Maybe, but it wouldn't be nice like with Windows 2000 mount points (https://en.wikipedia.org/wiki/NTFS_volume_mount_point) as I'm pretty certain that 9x doesn't support the modern Windows kind of thing where you can go into Disk Management, remove a drive letter, then mount the drive elsewhere, unless there was an obscure tool you could get from elsewhere for that.
I think you could do it this way:
First, prevent Windows 9x from mounting the DOS partition by hiding it when Windows is running. Re: DOS 6.22 and Windows 98SE on one machine covers some options which other users on here have posted.
Then, in Windows 9x, use some kind of application to access the DOS partition.
It's possible that someone has made a Windows Explorer extension/addon which can make the partition show up in Explorer even though it doesn't have a drive letter, but I doubt it - it would be a lot of work and not something that many people would use.
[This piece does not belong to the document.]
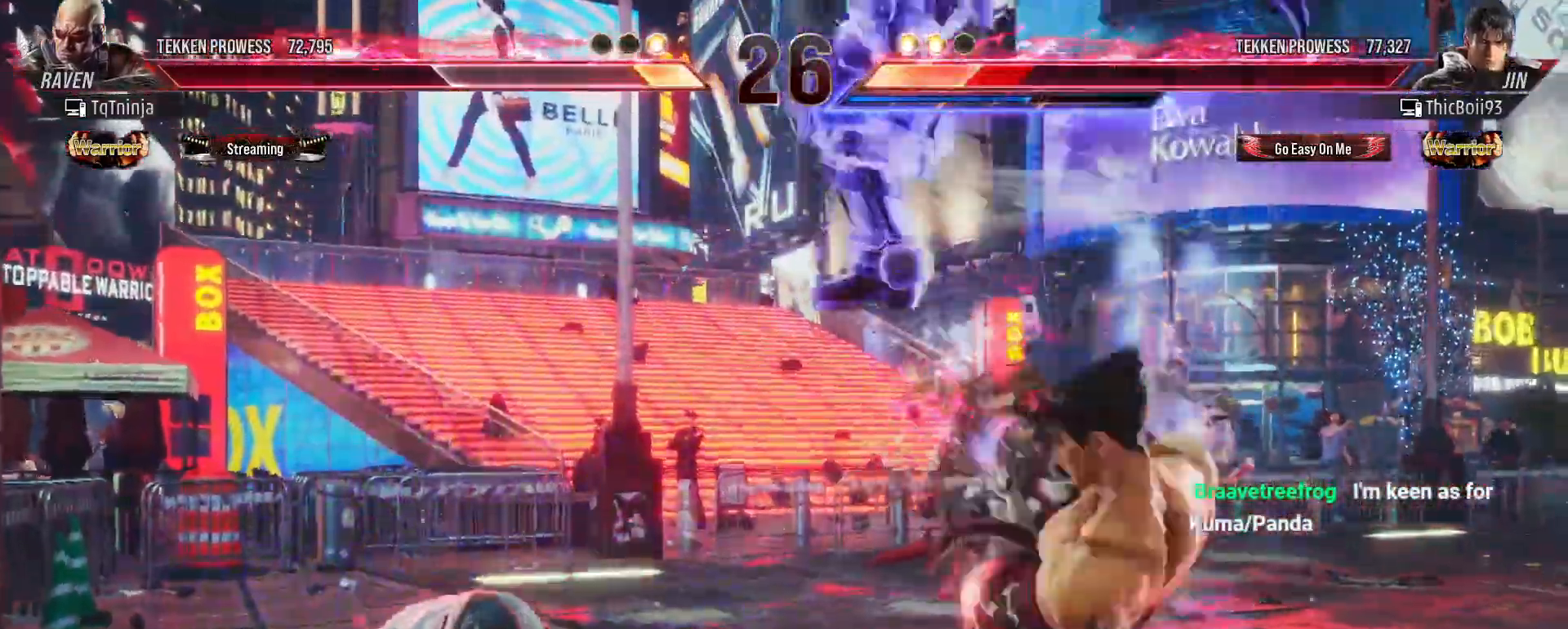
{"buttons": [], "left_stick": "center", "events": [[67, "CIRCLE", "up"]]}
I'm pretty sure that I got mtools (command line tool for accessing FAT filesystems) and https://mtoolsfm.sourceforge.net/ (GUI which uses mtools) running under some version of Windows XP so that I could graphically browse disk images. Perhaps they can be convinced to talk directly to a partition, and made to work on Windows 9x. perhaps they can be convinced to talk directly to a partition. I think I had to compile MToolsFM myself on Cygwin, and I compiled it using Win32 GTK libraries so I didn't need an X server to run it. It looks like I have that stuff in an old broken Cygwin install from 20 years ago, I can't seem to run it now.
Maybe there are nicer tools for accessing FAT filesystems from Windows 9x now, but there weren't back then because most people who were using Windows just had their FAT filesystems on their disks, which were mounted, and most people who had images of FAT filesystems were using Linux I guess!
This is all painful stuff though. Why do you want to not have it mounted, is it because you want Windows 9x to be/stay as C:?